Thursday, 17 December 2015: 09:45
2002 (Moscone West)
Adrian Jaeggi1, Yoomin Jean1, Matthias Luigi Bruno Weigelt2, Frank Flechtner3, Christian Gruber3, Andreas Guntner3, Ben Gouweleeuw3, Torsten Mayer-Gürr4, Andreas Kvas4, Sandro Martinis5, Hendrik Zwenzer5, Sean Bruinsma6, Jean-Michel Lemoine7, Jakob Flury8 and Stephane Bourgogne9, (1)University of Bern, Bern, Switzerland, (2)University of Luxembourg, Luxembourg, Luxembourg, (3)Helmholtz Centre Potsdam GFZ German Research Centre for Geosciences, Potsdam, Germany, (4)Graz University of Technology, Graz, Austria, (5)German Aerospace Center DLR Oberpfaffenhofen, Oberpfaffenhofen, Germany, (6)CNES French National Center for Space Studies, Toulouse Cedex 09, France, (7)CNES, Toulouse, France, (8)Leibniz University of Hannover, Hannover, Germany, (9)Geode&Cie, Toulouse, France
The project European Gravity Service for Improved Emergency Management (EGSIEM) of the Horizon 2020 Framework Programme for Research and Innovation of the European Commission has started in January 2015. EGSIEM shall demonstrate that observations of the redistribution of water and ice mass derived from the current GRACE mission, the future GRACE-FO mission, and additional data provide critical and complementary information to more traditional Earth Observation products and open the door for innovative approaches to flood and drought monitoring and forecasting.

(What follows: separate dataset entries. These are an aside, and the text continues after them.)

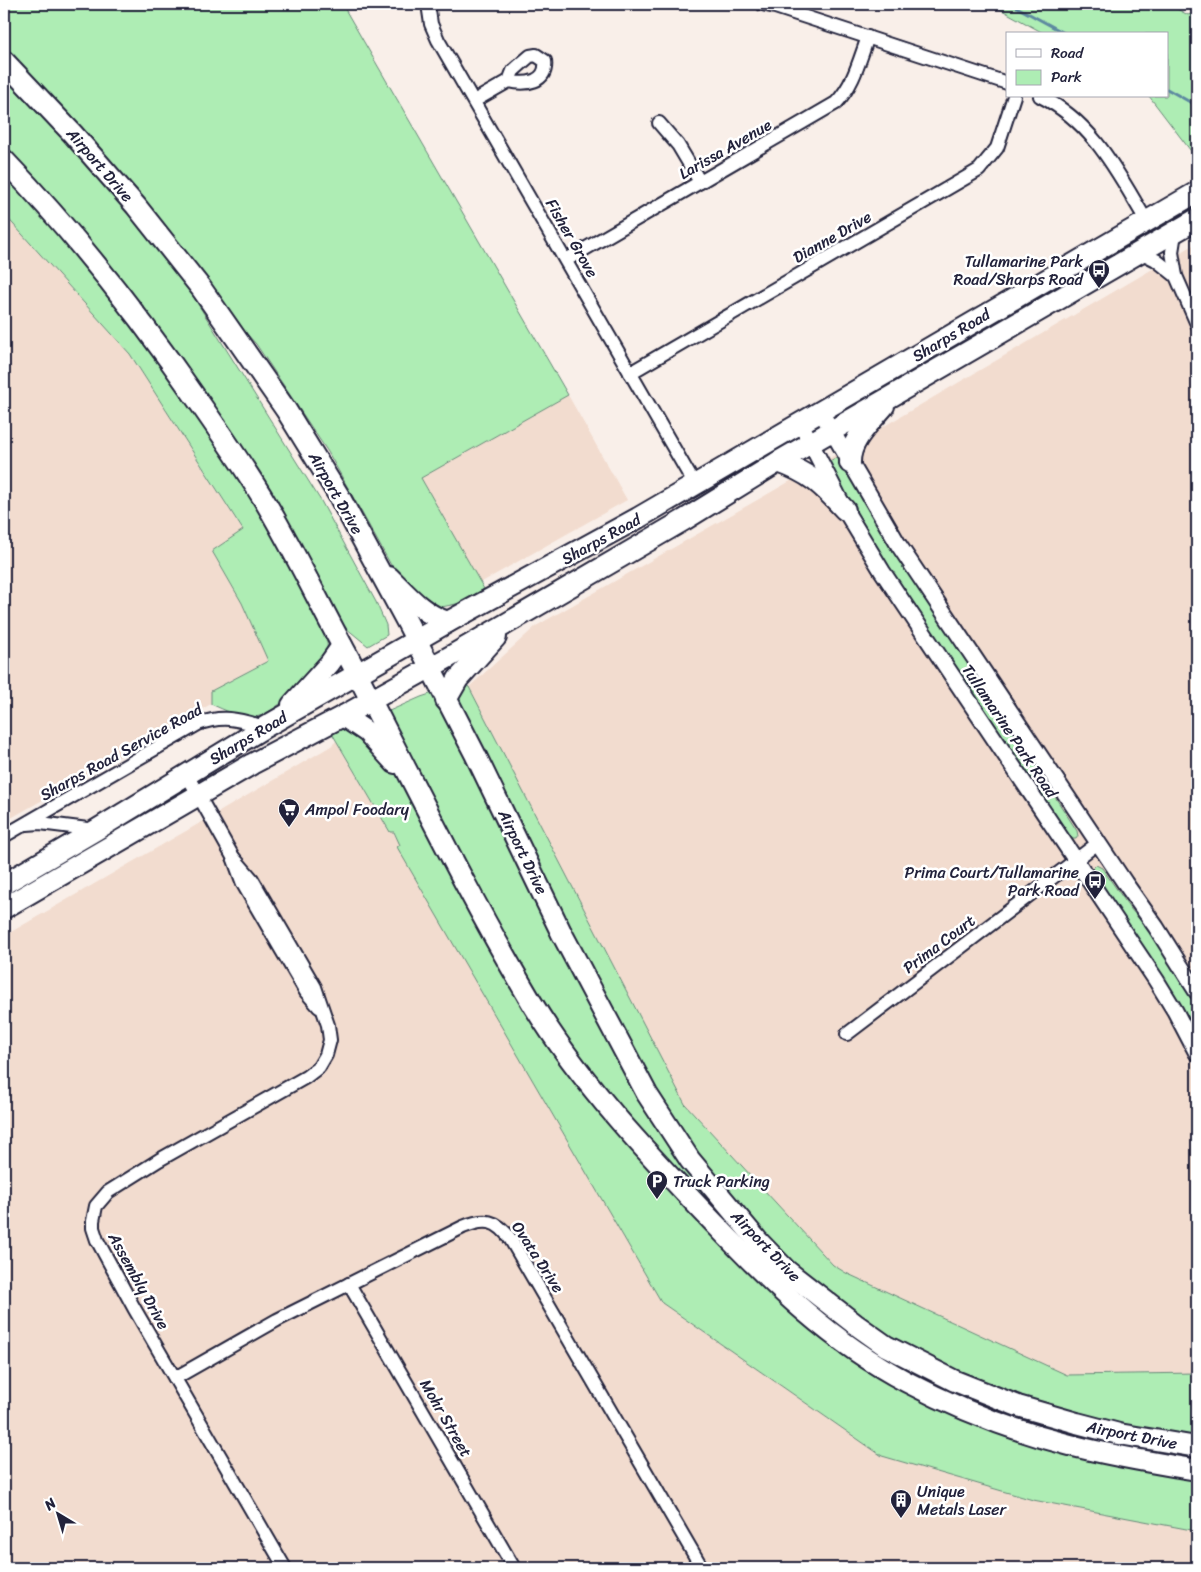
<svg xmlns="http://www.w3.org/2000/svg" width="1201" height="1572" font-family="Sriracha,sans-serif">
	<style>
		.built { fill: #f2dccf }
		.green { fill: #aeedb4; stroke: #688878 }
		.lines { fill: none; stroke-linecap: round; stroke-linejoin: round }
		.stream { stroke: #5d89a0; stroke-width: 3 }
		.minor-casing { stroke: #22223b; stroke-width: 16 }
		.tertiary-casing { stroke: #22223b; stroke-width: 19 }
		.primary-casing { stroke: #22223b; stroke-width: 24 }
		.minor { stroke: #fff; stroke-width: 12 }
		.tertiary { stroke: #fff; stroke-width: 15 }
		.primary { stroke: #fff; stroke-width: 20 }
		.labels { text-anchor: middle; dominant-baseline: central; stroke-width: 5; stroke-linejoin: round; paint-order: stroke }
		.street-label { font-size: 16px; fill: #22223b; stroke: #fff }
		.poi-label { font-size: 16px; fill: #22223b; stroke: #fff; text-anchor: start }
	</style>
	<rect width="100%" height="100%" fill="#f9efe9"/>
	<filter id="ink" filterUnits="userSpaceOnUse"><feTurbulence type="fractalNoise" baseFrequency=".02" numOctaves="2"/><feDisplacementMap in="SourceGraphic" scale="10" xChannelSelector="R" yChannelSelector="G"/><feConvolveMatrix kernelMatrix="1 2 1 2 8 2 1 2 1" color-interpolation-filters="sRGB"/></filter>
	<g filter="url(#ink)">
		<!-- built -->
		<g class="built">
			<polygon points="4,214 130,354 243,531 212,551 242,603 268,661 211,691 211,704 4,822"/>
			<polygon points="1197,243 1197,1373 1067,1375 846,1273 833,1265 685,1104 469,687 536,626 787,483"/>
			<polygon points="568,395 627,500 480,583 421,478"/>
			<polygon points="336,741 390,832 393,832 401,845 398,847 662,1303 882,1456 1033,1500 1197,1531 1197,1568 4,1568 4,936 219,812 331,746"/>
		</g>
		<!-- green -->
		<g class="green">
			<polygon points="4,4 342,4 568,395 421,478 484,589 461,603 437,608 396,574 328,452 256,344 227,312 130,186 27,70 4,47"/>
			<polygon points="991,4 1168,4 1188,15 1197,12 1197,159 1149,96 1167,96 1167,34 1045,34"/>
			<polygon points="4,77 120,200 176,269 321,501 376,602 386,625 387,635 368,646 346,628 333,612 236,446 4,155"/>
			<path d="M 4,174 L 41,213 L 124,312 L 194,406 L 266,522 L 324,626 C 326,636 329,646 326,656 C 321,671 270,718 254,717 C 239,717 224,710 211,704 L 211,691 L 268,661 L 242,603 L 212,551 L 243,530 L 130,354 L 4,214 Z"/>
			<polygon points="839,456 1036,762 1057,800 1077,831 1078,836 1076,839 1069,839 875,549 824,464"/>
			<polygon points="463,683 469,687 685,1104 833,1265 846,1273 1067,1375 1197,1373 1197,1531 1033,1500 882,1456 662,1303 397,847 400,845 394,832 390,832 333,735 335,730 341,728 348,729 421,697"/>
			<polygon points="1096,865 1102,868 1130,908 1158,942 1193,996 1197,1004 1197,1039 1091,870"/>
		</g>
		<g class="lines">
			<!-- stream -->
			<g class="stream">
				<polyline points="1011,4 1066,34"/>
				<polyline points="1167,89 1197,106"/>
			</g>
			<!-- minor casing -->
			<g class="minor-casing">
				<g id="minor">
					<polyline points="428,4 431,24 438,40 695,485"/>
					<polyline points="762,4 775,7 1007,83"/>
					<path d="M 1040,96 C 1094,123 1117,172 1146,220"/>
					<path d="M 474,101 L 509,81 L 513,71 L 523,62 L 530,56 L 536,55 L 545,61 C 548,83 525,85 509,81"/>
					<polyline points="659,123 678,145 700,182"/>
					<polyline points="1175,233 1172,252 1176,276 1197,324"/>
					<polyline points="1140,252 1156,260 1176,276"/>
					<path d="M 566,260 L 836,103 C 854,84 859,61 868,37"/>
					<polyline points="630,373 979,170 997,148 1014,96"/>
					<polyline points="187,775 233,857 243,884 306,992 319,1007"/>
					<polyline points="27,824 40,823 96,830"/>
					<path d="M 4,836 L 198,724 C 224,714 240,720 265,727"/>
					<polyline points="233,857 252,879 315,987 328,1025 330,1040 326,1055 319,1067 306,1077 159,1160 108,1192 96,1206 93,1221 93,1228 97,1240 134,1308 285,1568"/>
					<polyline points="847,1034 1098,843"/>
					<polyline points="349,1284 514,1568"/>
					<path d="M 175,1378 L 277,1320 L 463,1227 C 484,1218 497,1219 511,1240 L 702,1568"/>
				</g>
			</g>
			<!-- tertiary casing -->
			<g class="tertiary-casing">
				<g id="tertiary">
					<polyline points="821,412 898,544 1125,883 1156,927 1197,992"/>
					<polyline points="801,424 845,510 882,571 1156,980 1175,1011 1197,1053"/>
				</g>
			</g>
			<!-- primary casing -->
			<g class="primary-casing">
				<g id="primary">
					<polyline points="4,61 73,134 136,206 201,288 286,410 339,496 408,624 475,754 561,932 647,1094 690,1160 757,1240 787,1271 855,1324 886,1346 955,1381 1018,1406 1077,1423 1119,1434 1197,1447"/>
					<path d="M 4,160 C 77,236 141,318 201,405 C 224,438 247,471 267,505 C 297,556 322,609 350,660 C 410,775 466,892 532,1003 C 582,1085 649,1155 715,1224 C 773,1285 831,1342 907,1382 C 958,1409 1014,1431 1070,1445 C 1112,1456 1155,1463 1197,1470"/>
					<path d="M 778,462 C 810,473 822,485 845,510"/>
					<path d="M 850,463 C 849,441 870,423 884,406"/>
					<path d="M 389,577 C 407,595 424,615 448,622"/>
					<polyline points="446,700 458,679 496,637"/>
					<polyline points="292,705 330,663 342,646"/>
					<polyline points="343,716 367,732 395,763"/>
					<polyline points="4,884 96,830 265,727 448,622 638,518 1197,192"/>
					<polyline points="4,908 252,764 343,716 451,656 684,520 778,462 1197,219"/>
				</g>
			</g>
			<!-- minor -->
			<use href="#minor" class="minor"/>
			<!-- tertiary -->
			<use href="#tertiary" class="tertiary"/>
			<!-- primary -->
			<use href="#primary" class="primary"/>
		</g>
	</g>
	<!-- icons -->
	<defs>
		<g id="bus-pin" transform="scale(1.125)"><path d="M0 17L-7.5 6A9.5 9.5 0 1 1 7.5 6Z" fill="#22223b" stroke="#fff"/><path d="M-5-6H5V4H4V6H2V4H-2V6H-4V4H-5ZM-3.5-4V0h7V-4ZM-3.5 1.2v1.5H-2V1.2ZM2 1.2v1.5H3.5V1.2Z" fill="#fff"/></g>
		<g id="supermarket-pin" transform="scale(1.125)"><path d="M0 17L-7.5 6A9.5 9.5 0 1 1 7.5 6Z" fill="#22223b" stroke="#fff"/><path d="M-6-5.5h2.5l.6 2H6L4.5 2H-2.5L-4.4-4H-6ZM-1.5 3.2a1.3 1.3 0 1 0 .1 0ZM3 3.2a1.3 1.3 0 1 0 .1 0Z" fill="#fff"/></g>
		<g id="parking-pin" transform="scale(1.125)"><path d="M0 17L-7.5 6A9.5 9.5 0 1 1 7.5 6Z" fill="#22223b" stroke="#fff"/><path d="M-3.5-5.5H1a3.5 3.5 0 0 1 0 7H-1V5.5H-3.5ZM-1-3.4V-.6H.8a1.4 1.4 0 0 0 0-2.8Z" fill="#fff"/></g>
		<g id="building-pin" transform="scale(1.125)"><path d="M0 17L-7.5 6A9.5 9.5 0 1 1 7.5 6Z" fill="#22223b" stroke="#fff"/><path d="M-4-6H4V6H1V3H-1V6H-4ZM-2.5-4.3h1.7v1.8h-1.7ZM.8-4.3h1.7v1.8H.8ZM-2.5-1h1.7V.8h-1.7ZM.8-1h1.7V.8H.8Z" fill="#fff"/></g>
	</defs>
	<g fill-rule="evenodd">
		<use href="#bus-pin" x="1099" y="270"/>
		<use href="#supermarket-pin" x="289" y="809"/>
		<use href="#bus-pin" x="1095" y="881"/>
		<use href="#parking-pin" x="657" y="1181"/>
		<use href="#building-pin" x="901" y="1500"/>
	</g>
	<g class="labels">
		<!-- street labels -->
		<g class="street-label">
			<text transform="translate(725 149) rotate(-30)">Larissa Avenue</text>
			<text transform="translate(100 165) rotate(49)">Airport Drive</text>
			<text transform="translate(832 237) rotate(-30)">Dianne Drive</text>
			<text transform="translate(572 238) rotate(60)">Fisher Grove</text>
			<text transform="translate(951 335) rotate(-31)">Sharps Road</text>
			<text transform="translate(336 493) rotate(60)">Airport Drive</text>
			<text transform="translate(601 539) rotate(-29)">Sharps Road</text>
			<text transform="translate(1010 731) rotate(56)">Tullamarine Park Road</text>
			<text transform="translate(248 738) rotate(-31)">Sharps Road</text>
			<text transform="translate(121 752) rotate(-29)">Sharps Road Service Road</text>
			<text transform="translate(523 852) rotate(64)">Airport Drive</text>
			<text transform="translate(939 944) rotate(-37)">Prima Court</text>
			<text transform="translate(766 1246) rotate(46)">Airport Drive</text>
			<text transform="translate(538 1257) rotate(57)">Ovata Drive</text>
			<text transform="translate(139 1281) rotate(61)">Assembly Drive</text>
			<text transform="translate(446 1418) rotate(60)">Mohr Street</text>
			<text transform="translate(1132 1435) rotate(11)">Airport Drive</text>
		</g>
		<!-- poi labels -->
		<g class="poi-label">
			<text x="1083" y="261" text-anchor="end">Tullamarine Park<tspan x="1083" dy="18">Road/Sharps Road</tspan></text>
			<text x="305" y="809">Ampol Foodary</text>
			<text x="1079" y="872" text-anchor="end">Prima Court/Tullamarine<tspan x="1079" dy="18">Park Road</tspan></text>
			<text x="673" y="1181">Truck Parking</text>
			<text x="917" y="1491">Unique<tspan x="917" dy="18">Metals Laser</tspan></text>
		</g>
	</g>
	<!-- margin -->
	<rect width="1201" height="1572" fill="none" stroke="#fff" stroke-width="20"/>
	<rect x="10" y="10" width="1181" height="1552" fill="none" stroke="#22223b" stroke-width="2" filter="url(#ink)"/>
	<!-- legend -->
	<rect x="1006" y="32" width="162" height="65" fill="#ffffff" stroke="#a7a7b1"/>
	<rect x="1016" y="49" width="25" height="8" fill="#ffffff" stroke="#a7a7b1"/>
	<text x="1051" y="58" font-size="15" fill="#22223b">Road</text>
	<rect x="1016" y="70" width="25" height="15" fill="#aeedb4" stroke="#a7a7b1"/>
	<text x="1051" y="82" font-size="15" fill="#22223b">Park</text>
	<!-- north arrow -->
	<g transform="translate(58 1514) rotate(322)" stroke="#ffffff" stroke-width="4" paint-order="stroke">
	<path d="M0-4L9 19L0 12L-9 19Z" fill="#22223b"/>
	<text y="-8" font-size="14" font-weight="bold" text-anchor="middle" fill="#22223b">N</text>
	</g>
</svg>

We give an overview of the project and present first results from the three key objectives that EGSIEM shall address: 1) to establish a scientific combination service to deliver the best gravity products for applications in Earth and environmental science research based on the unified knowledge of the European GRACE community, 2) to establish a near real-time and regional service to reduce the latency and increase the temporal resolution of the mass redistribution products, and 3) to establish a hydrological and early warning service to develop gravity-based indicators for extreme hydrological events and to demonstrate their value for flood and drought forecasting and monitoring services. All of these services shall be tailored to the various needs of the respective communities. Significant efforts shall also be devoted to transform the service products into user-friendly and easy-to-interpret data sets and the development of visualization tools.